Starbulletin.com



Senator will repay
money to campaign

Cal Kawamoto spent election
funds on gas, repairs and
insurance for his personal van


State Sen. Cal Kawamoto has agreed to repay his campaign after a Star-Bulletin investigation found that the legislator spent thousands of dollars in campaign money to repair, insure and gas up his personal van.

In a Feb. 25 letter, Gerald Y. Ushijima CPA, the Kawamoto campaign's accounting firm, acknowledged that the lawmaker's campaign did not have legal title to the van, which is required for him to receive any reimbursements for the car's costs.

Ushijima did not specify the amount that Kawamoto would repay his campaign.

Kawamoto (D, Waipahu) declined comment, saying only that his campaign has resolved the matter involving his car.

Ushijima's letter was written after the Star-Bulletin reported on Feb. 22 that Kawamoto spent more than $21,000 in campaign funds for car repairs, auto insurance premiums, gasoline and traffic fines for his personal van.

The questionable expenditures are a focus of a state Campaign Spending Commission investigation into Kawamoto's campaign.

Kawamoto acquired the van, a 1992 Dodge, before he was elected to office and registered it in his name. Kawamoto replaced the van last year with a Subaru truck, which he purchased with $22,500 in campaign funds.

The truck is registered in the name of his campaign.

Under state rules, elected officials can use campaign funds to pay for a car, its repairs, gasoline and insurance only if the vehicle is legally registered to his campaign and is used for campaign work.

When the candidate is the legal owner, he can only seek reimbursement for business mileage. The reimbursement rate, set by the Department of Accounting and General Services, is 32 cents a mile.

In the letter, the Ushijima firm said Kawamoto will ask his campaign to reimburse him for business mileage driven. The firm said that it has received information from Kawamoto to calculate the mileage reimbursement.

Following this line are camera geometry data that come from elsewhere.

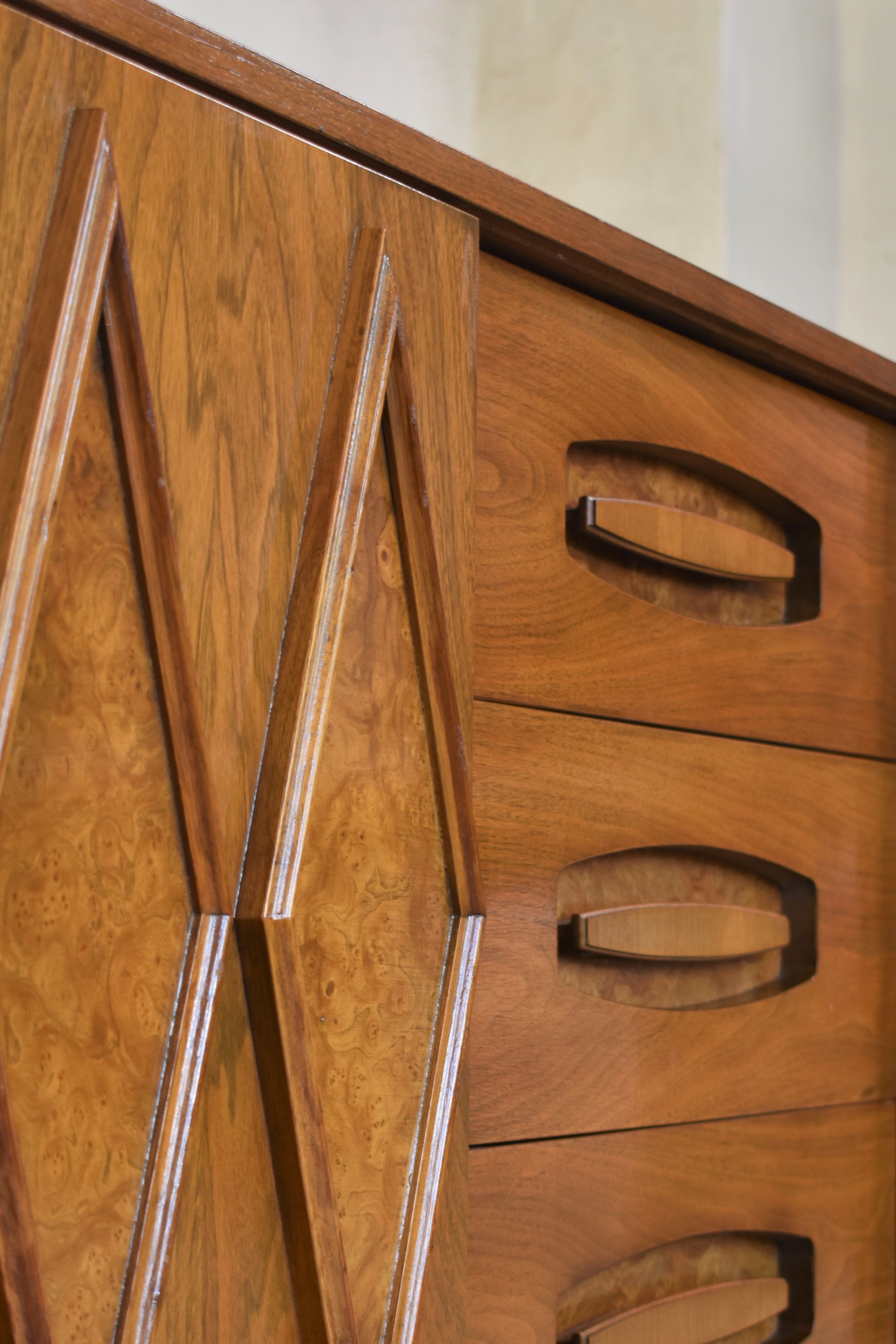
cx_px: 484
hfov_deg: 17.5
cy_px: 902
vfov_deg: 25.8
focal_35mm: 78
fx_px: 2912
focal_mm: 38
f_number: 4.8
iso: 220
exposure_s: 1/20
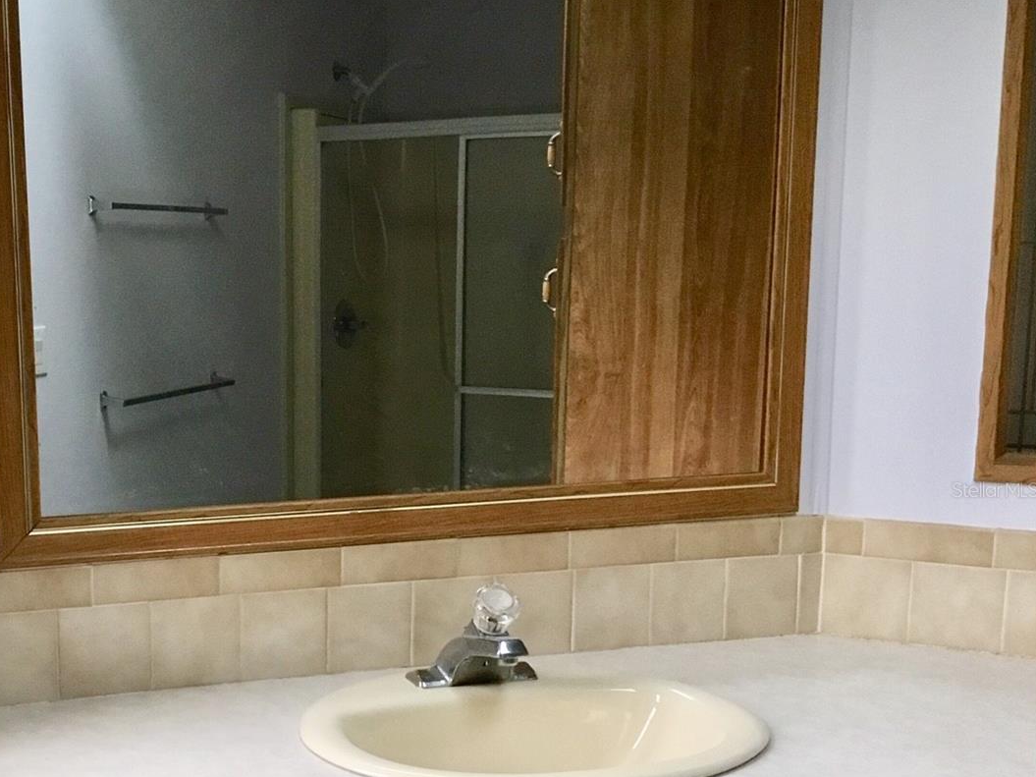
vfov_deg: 30.7
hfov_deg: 39.3
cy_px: 489
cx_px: 257
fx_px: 1406
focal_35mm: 47
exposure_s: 1/30
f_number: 2.4
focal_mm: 3.3
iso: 125
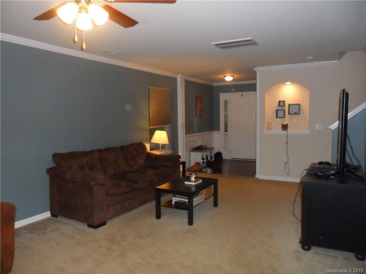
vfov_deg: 51.4
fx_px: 285
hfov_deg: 65.3
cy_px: 137
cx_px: 183
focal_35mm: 27
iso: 400
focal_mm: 4.9
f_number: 3.5
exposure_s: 1/45
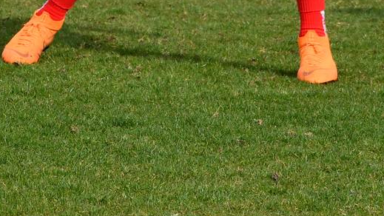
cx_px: -124
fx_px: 6038
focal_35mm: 593
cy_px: -180
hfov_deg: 3.6
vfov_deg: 2.0
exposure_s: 1/1600
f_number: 6.3
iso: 400
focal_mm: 102
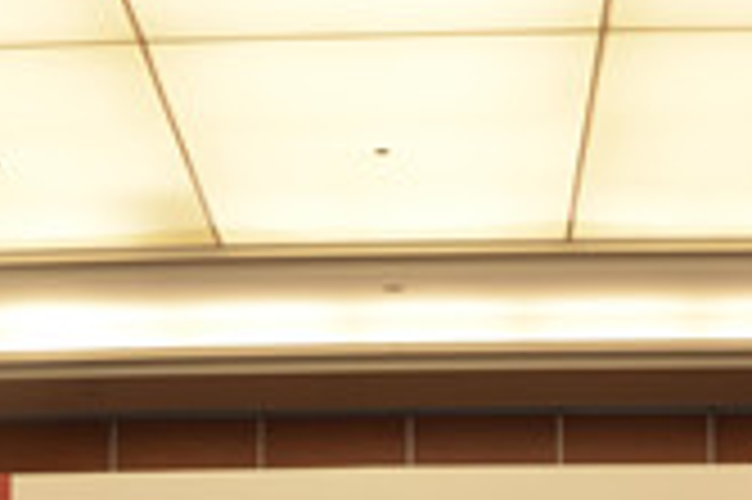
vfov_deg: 13.2
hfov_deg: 21.0
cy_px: 791
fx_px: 2024
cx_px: 293
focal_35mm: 97
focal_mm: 18
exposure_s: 1/125
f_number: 3.5
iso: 320
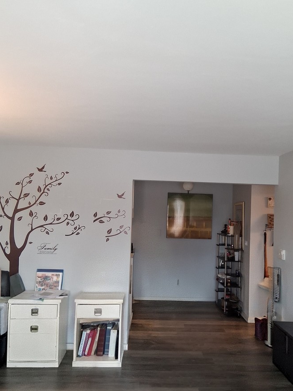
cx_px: 179
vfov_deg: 56.8
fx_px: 361
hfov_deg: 43.9
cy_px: 205
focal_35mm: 32
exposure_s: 1/40
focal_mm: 3.98
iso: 500
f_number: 1.8
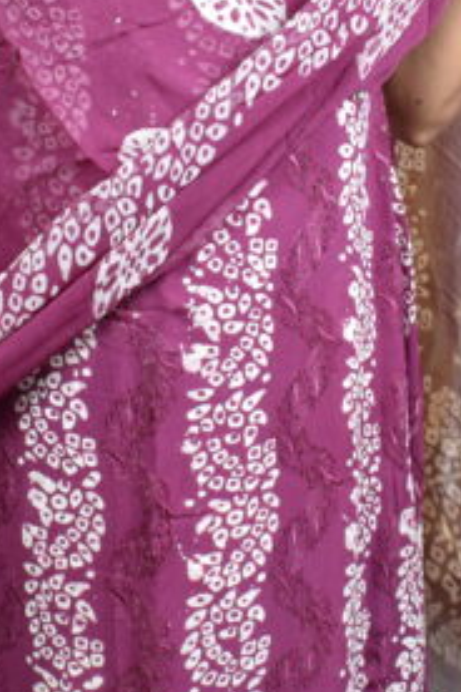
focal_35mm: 88
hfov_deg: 15.5
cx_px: 173
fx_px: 1690
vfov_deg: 22.9
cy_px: 170
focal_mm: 18
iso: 200
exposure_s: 1/30
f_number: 4.5
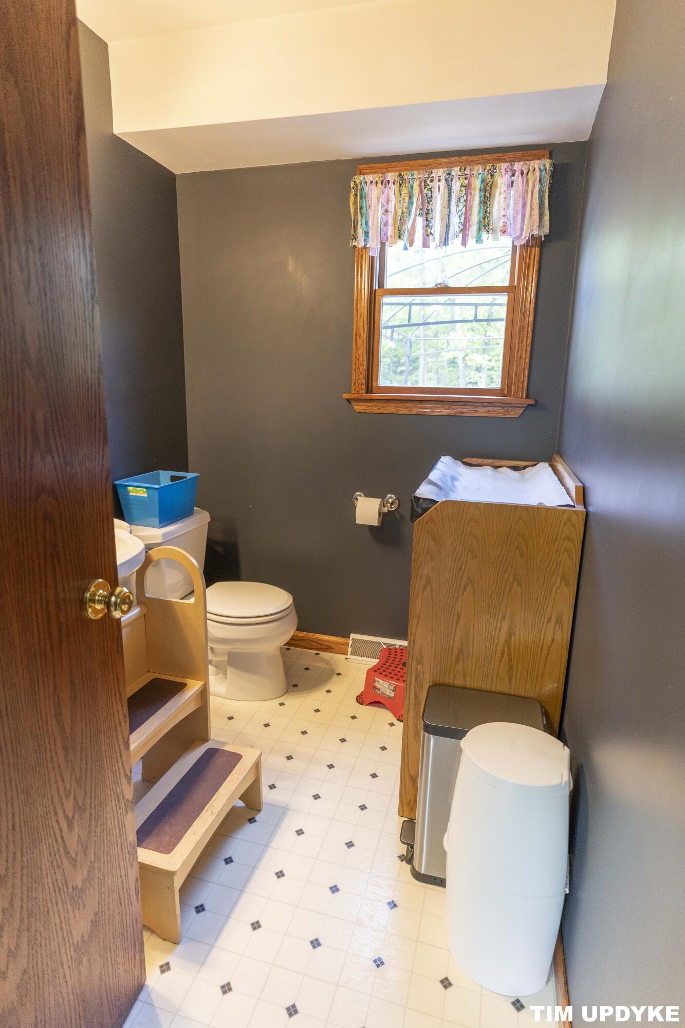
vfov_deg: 84.0
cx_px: 342
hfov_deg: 61.9
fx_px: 571
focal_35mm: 20
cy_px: 514
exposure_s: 1/125
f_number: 2.8
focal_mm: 20
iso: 1000
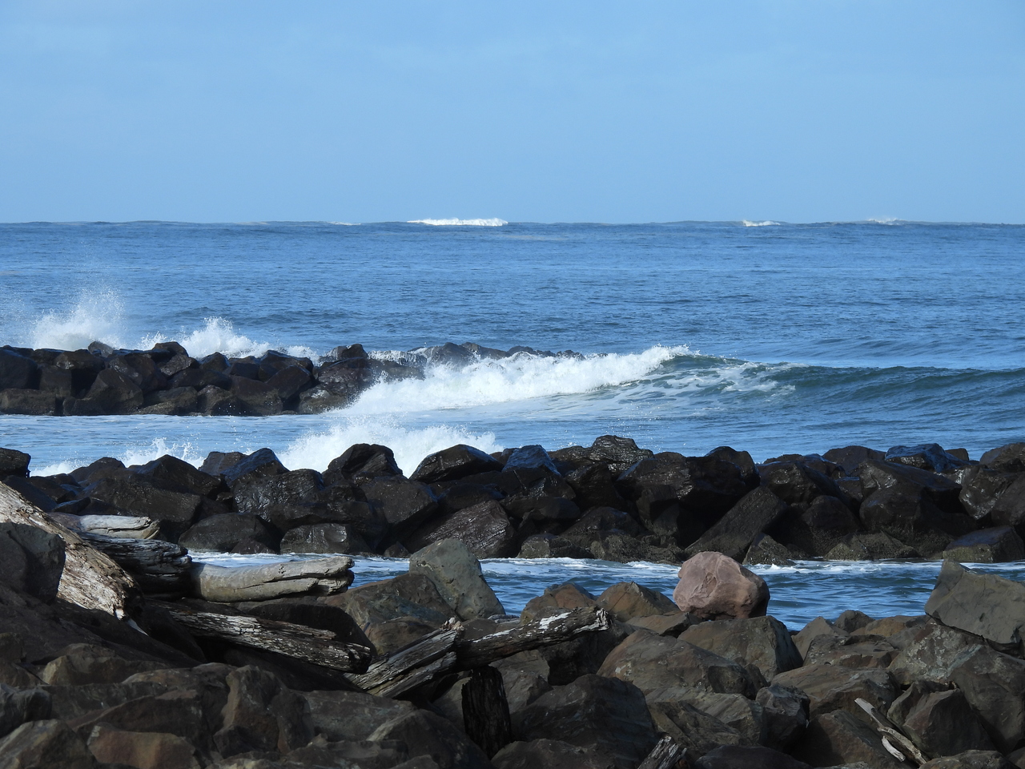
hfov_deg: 6.2
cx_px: 512
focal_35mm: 320
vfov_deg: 4.6
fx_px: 9475
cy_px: 384
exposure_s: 1/640
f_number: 5
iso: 100
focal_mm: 57.1
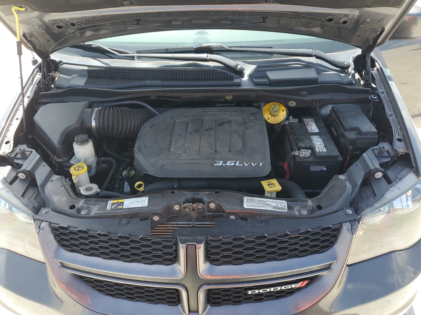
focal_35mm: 26
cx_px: 210
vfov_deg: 53.1
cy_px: 158
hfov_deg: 67.3
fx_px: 316
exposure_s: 1/588
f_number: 1.5
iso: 50
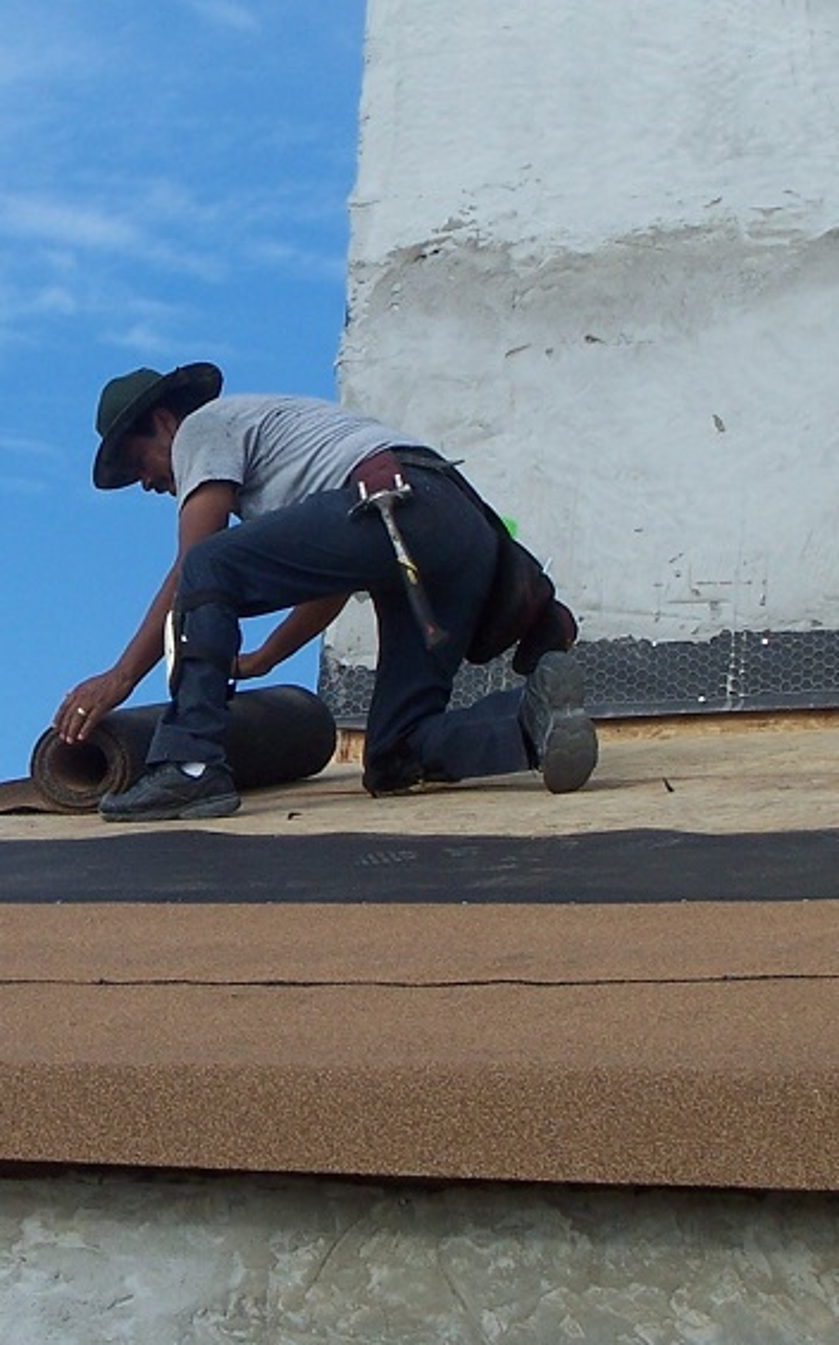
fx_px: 4761
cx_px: 114
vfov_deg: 16.1
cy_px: 601
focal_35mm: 130
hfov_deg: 10.0
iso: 80
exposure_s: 1/500
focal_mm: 12.3
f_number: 4.8
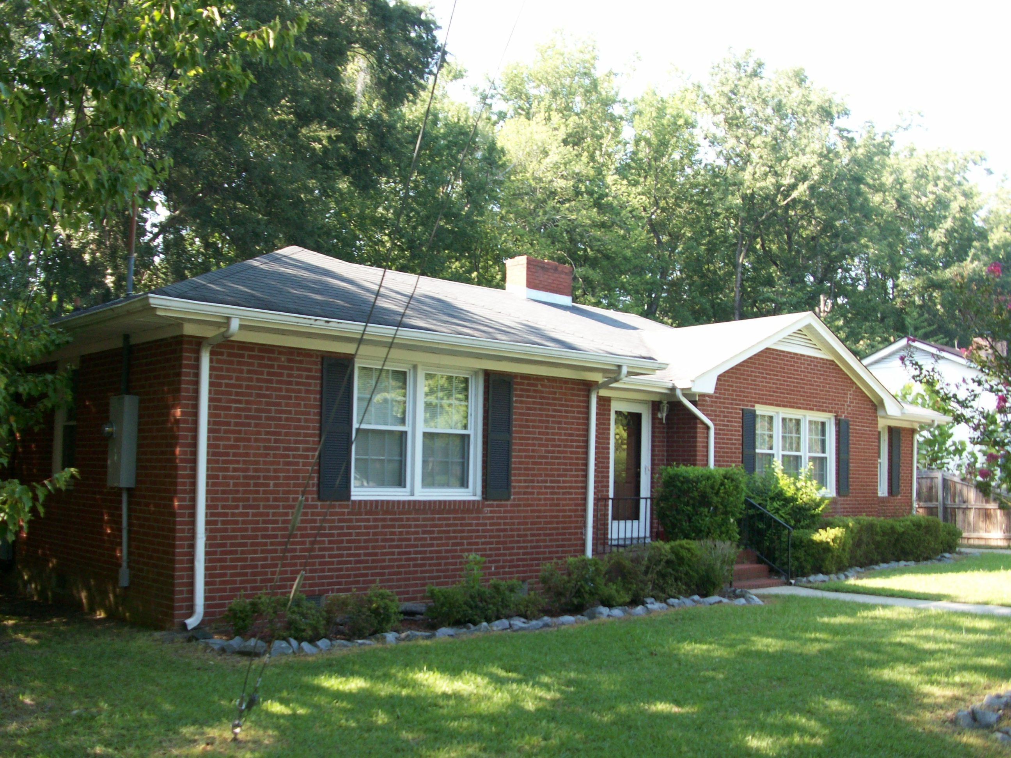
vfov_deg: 41.8
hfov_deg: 54.0
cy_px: 379
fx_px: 993
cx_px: 506
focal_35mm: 34
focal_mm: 5.7
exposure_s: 1/93.6
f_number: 2.8
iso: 64
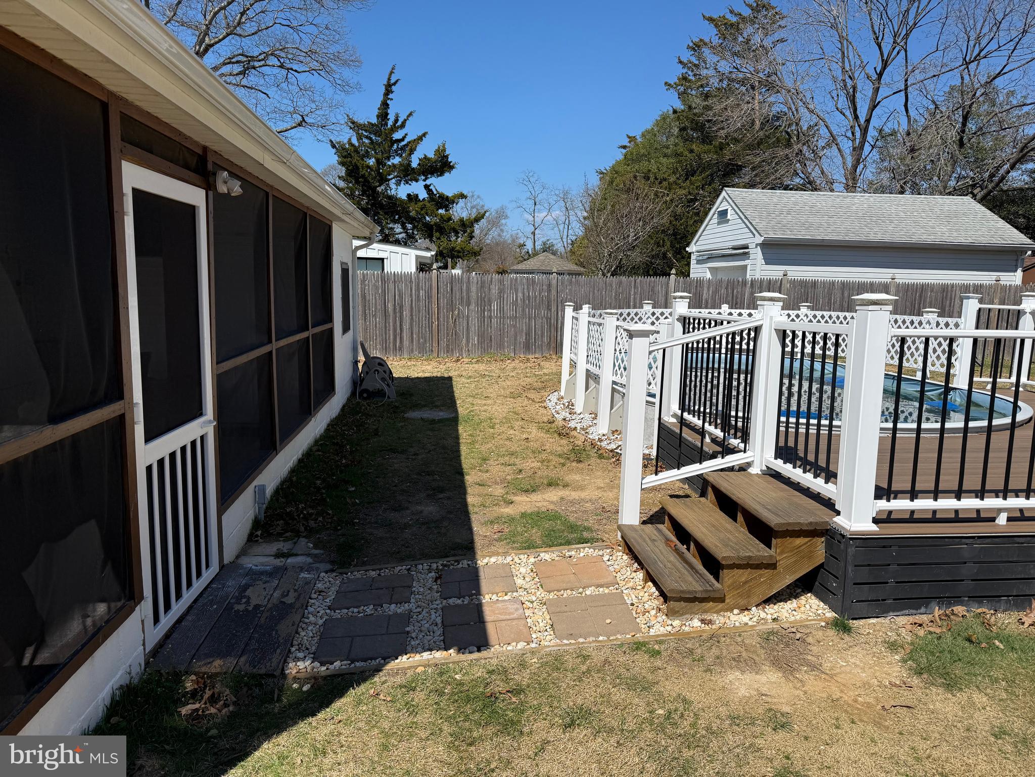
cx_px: 518
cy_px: 388
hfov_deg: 71.6
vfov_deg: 56.8
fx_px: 718
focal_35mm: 24
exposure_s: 1/6173
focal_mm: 6.76
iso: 80
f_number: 1.78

In an interview with the Star-Bulletin last month, Kawamoto said 90 percent of the expenses associated with his vehicles are campaign-related.

Kawamoto said he runs up between 16,000 and 17,000 miles a year of travel on behalf of nonprofit agencies and community groups on whose boards he serves.

He said he believes that any travel expense related to those boards are legitimate campaign expenses.

If his campaign were to reimburse him for all of the mileage expenses he has accrued since 1994, it would owe him more than $40,000, Kawamoto added.

Kawamoto, chairman of the Senate Committee on Transportation, Military Affairs and Government Operations, is a longtime opponent of efforts to reform Hawaii's campaign-spending laws.

Earlier this year, he introduced legislation that would have given the Senate the power to hire and fire the Campaign Spending Commission's executive director and audit its finances. The Senate shelved both proposals.

Bob Watada, the commission's executive director, declined comment, saying only that his agency's investigation is pending.